* Source extract:
────────────────────

On Mon, Mar 29, 2010 at 06:34:14PM -0400, Yury Polyanskiy wrote:
> On Mon, 29 Mar 2010 14:43:44 -0700
> john stultz <johnstul@us.ibm.com> wrote:
> > On Mon, 2010-03-29 at 17:08 -0400, Yury Polyanskiy wrote:
> > > >> > What I'm saying is that if you're using getrawmonotonic() to detect
> > > >> > hangs, you might miss them, as getrawmonotonic may wrap (and thus stop
> > > >> > continually increasing) if the timer interrupt is delayed. This does not
> > > >> > apply to systems using the TSC clocksource, but does apply to systems
> > > >> > using the acpi_pm.
> > And something else I thought of, while the TSC won't wrap, the
> > multiplication done to convert to nanoseconds will overflow when you hit
> > a large enough cycle delta. So even TSC systems are not guaranteed to
> > have timekeeping (and thus getrawmonotonic) work over infinite time
> > without accumulation.

	Ugh.

> Agreed (large clock->shift, right?), but for hangcheck-timer this
> would hardly be a problem, since such a large overflow very unlikely to
> land inside allowed interval around the pre-planned timer fire instant.

	But if you go beyond that interval...

────────────────────

* Instruction a:
What is the Spanish translation of this sentence from the timer discussion: "So even TSC systems are not guaranteed to have timekeeping (and thus getrawmonotonic) work over infinite time without accumulation."?

────────────────────

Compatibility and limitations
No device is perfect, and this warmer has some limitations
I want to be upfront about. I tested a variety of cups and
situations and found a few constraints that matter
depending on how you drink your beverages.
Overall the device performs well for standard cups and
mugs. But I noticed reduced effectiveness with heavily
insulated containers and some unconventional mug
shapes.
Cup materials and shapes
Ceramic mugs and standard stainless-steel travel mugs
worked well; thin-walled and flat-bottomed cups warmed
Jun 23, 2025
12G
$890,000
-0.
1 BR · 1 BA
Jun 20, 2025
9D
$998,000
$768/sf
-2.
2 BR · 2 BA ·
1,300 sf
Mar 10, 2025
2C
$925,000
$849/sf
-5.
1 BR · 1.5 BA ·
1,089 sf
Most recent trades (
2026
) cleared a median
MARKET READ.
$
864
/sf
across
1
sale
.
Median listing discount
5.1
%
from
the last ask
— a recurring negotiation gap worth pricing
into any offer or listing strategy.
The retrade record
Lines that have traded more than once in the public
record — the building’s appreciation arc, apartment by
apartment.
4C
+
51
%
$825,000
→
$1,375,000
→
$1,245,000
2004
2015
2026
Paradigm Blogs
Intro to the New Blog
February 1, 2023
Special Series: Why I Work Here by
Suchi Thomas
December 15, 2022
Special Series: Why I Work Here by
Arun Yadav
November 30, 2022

────────────────────

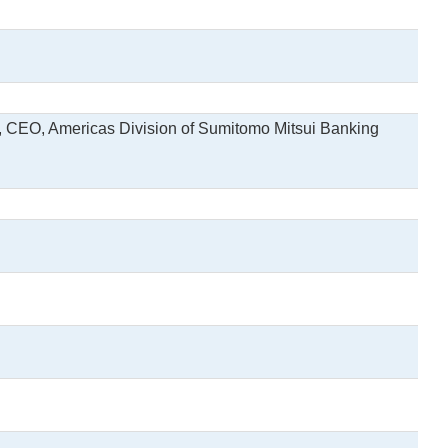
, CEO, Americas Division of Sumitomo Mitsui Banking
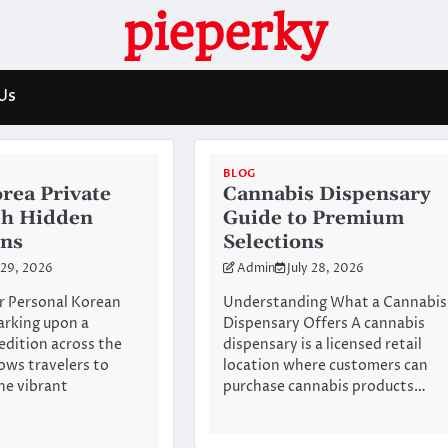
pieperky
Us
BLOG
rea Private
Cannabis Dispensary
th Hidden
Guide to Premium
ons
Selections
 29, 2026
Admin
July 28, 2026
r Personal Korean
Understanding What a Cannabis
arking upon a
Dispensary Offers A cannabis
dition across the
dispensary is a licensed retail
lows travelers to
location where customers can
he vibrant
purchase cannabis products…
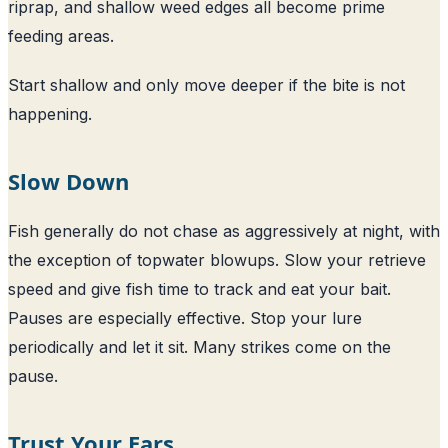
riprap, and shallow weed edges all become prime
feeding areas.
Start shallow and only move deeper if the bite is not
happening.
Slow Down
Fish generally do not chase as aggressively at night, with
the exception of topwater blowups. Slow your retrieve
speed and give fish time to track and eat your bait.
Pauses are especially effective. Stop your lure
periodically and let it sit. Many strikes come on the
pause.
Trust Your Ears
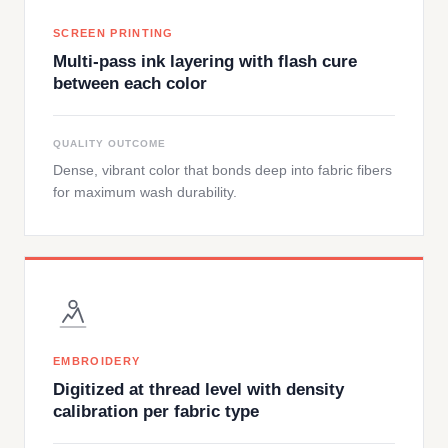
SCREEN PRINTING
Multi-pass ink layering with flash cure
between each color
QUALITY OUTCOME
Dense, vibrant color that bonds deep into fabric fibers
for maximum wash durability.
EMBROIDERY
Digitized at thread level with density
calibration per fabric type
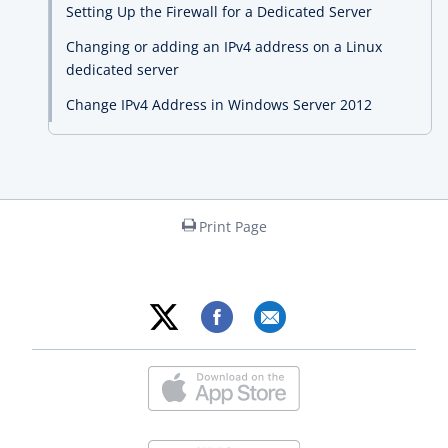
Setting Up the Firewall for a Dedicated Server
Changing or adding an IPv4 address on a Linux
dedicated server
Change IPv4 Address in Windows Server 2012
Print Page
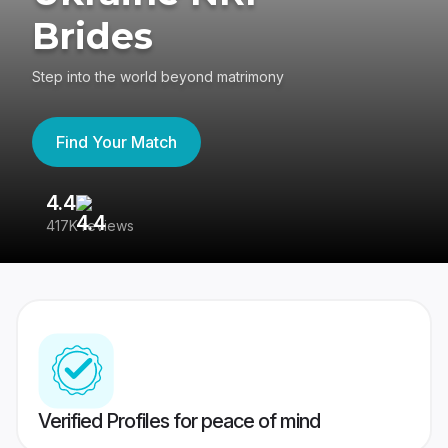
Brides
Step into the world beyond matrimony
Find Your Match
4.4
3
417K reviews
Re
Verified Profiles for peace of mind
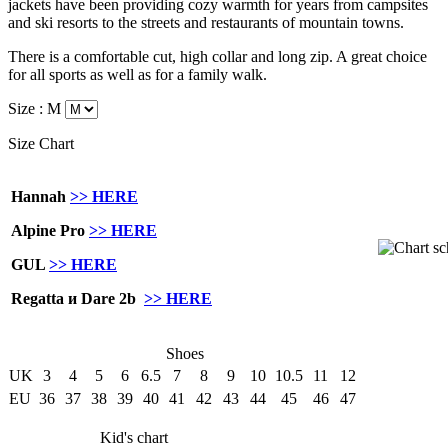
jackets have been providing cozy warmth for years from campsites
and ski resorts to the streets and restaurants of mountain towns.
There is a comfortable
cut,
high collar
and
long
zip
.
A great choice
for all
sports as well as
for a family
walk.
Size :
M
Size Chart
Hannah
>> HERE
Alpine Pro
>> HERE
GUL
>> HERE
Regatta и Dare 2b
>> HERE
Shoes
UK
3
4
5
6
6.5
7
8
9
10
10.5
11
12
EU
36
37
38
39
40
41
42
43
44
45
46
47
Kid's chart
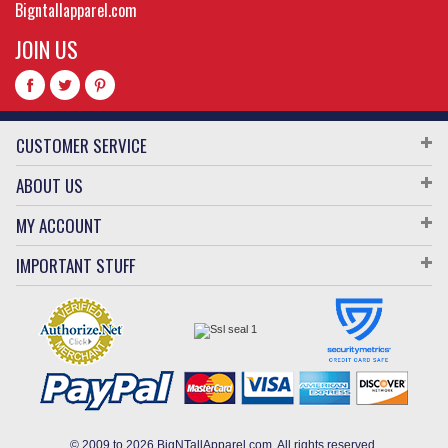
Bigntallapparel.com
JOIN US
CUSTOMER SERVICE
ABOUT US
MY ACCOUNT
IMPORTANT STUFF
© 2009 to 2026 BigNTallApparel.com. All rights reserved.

────────────────────

* Instruction b:
Which lines in the rows contain the string "record", counting case? Copy each such line.

* Final answer a:
Así que ni siquiera los sistemas con TSC tienen garantizado que el cronometraje (y, por tanto, getrawmonotonic) funcione durante un tiempo infinito sin acumulación.

* Final answer b:
The retrade record
record — the building’s appreciation arc, apartment by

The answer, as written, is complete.